Monthly growth in office-using employment sees the biggest monthly drop in a year, but “there’s no need to hit the panic button yet,” VTS says.

The Delta Variant infected demand in office space in July, as virtual and in-person tour volume dipped, according to the VTS Office Demand Index (VODI). The mark snapped a six-month streak of growth in new demand for office space. 

The rise in COVID-19 cases as well as normal seasonal headwinds were factors. Despite this, the monthly decline is lower than the typical July pre-pandemic seasonality in both 2018 and 2019. 
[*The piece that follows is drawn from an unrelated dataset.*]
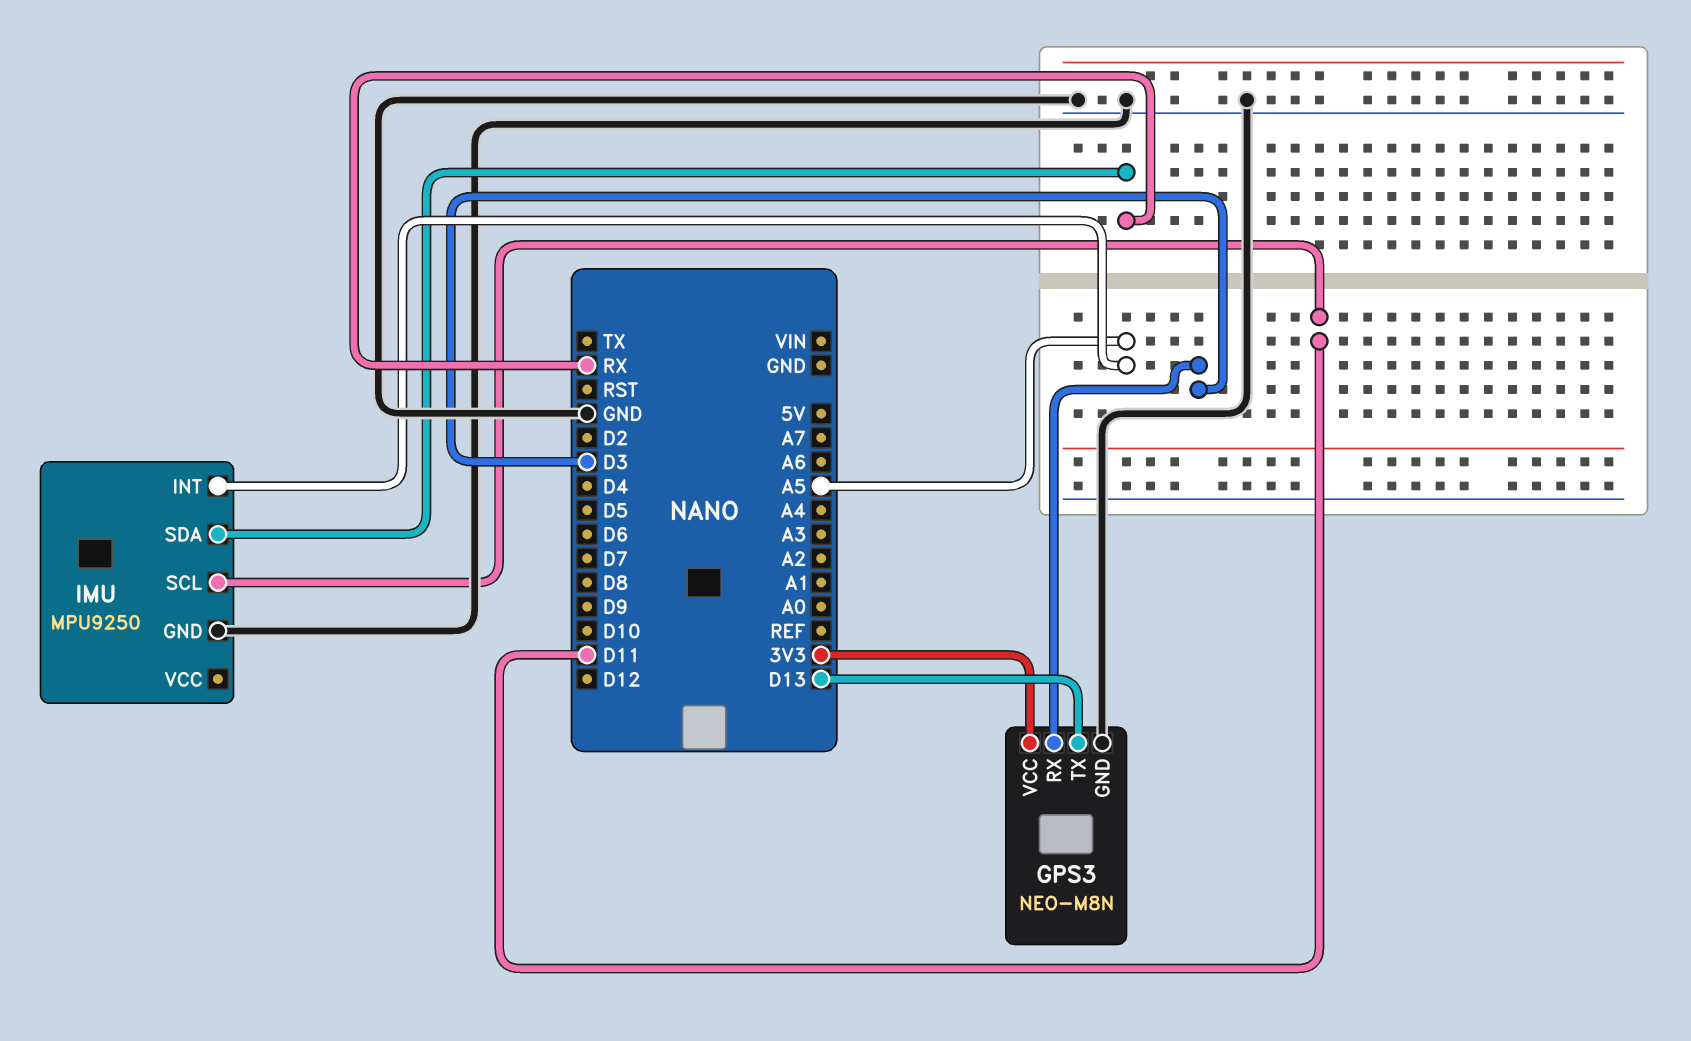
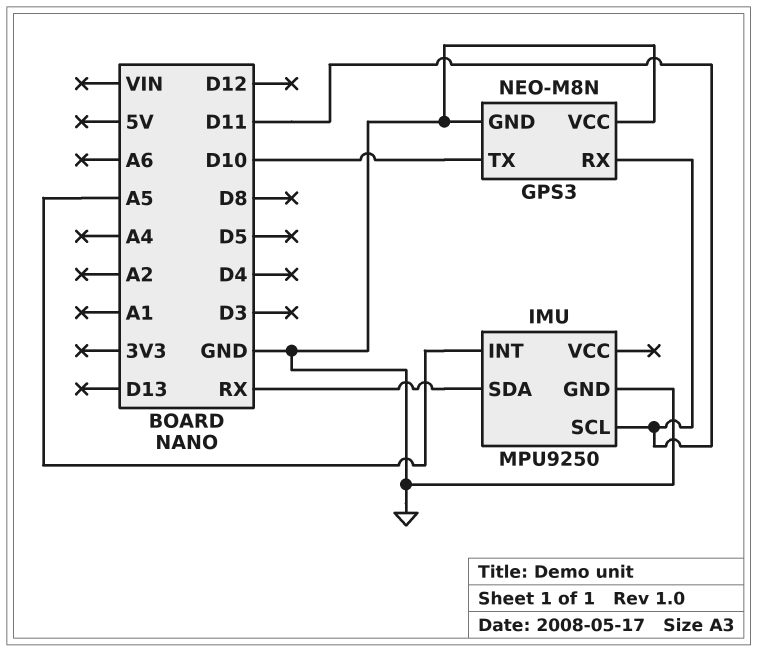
GPS3 pin RX: D3 -> D11
GPS3 pin TX: D13 -> D10
GPS3 pin VCC: 3V3 -> GND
“The delta variant is causing some uncertainty across the economy, so it’s no surprise we’re seeing that reflected in demand for office space as well,” said VTS CEO Nick Romito. “But there’s no need to hit the panic button yet. We’re likely looking at another delay to full recovery, but early indications point to continued relative stability as seen earlier in the year—not the massive drop-offs we saw when the pandemic first began.”

Nationally, the VTS Office Demand Index (VODI) is now 16% below its 2018-2019 average, which is used as the ‘100’ point in the Index. The VODI tracks unique tenant tours, both in-person and virtual, of office properties across the nation, and is the earliest available indicator of upcoming office leases, as well as the only commercial real estate index to explicitly track new tenant demand.

New office demand dropped 1.2% in July from June, but is lower than the average July decline in 2018 and 2019 of 5.1%. New office demand is up 282% on a year-over-year basis, reflecting a strong recovery to date.

Opinions range across the board about the office sector’s eventual recovery, with some pundits predicting a permanent decline in office demand, while other experts promising that the category will return stronger than ever.

Trophy and Class A Tours Slow

Sinking demand for Trophy and Class A properties in some markets played a key role in the data reversal. 

New York City is seeing a pull-back in the share of demand for Trophy and Class A properties, but prospective tenants still in the hunt are touring larger spaces. The share of tours in Trophy and Class A declined to 72.4% in July from 79.2% in June.

The median square feet of a Class A property tour is up 27%, growing to 10,000 square feet from 7,872 square feet; Trophy is up by 9.8%, growing to more than 13,000 square feet from 12,000 square feet; and Class B is up by 9.1%, growing to 6,000 from 5,500 square feet.

“The macro trend of lower new demand overall, alongside individual requirements of greater square footage, suggests that smaller firms that are more sensitive to the impacts of rising COVID-19 cases are withdrawing from the market,” said VTS Chief Strategy Officer Ryan Masiello. 

Not coincidentally, employers slowed the hiring of office-using roles in June. The rate of office-using employment growth in June has fallen to its slowest rate since the depths of the COVID-19 pandemic in June 2020.

Locally, Boston, Los Angeles, and Seattle bucked the national trend with a month-over-month increase in new demand for office space. At a VODI of 116, Los Angeles is the only market to exceed a VODI score of 100, the benchmark of pre-pandemic level of demand. Seattle, despite seeing a substantial 8.6% increase in demand for office space in July, is still 24 points below its pre-pandemic level of 100.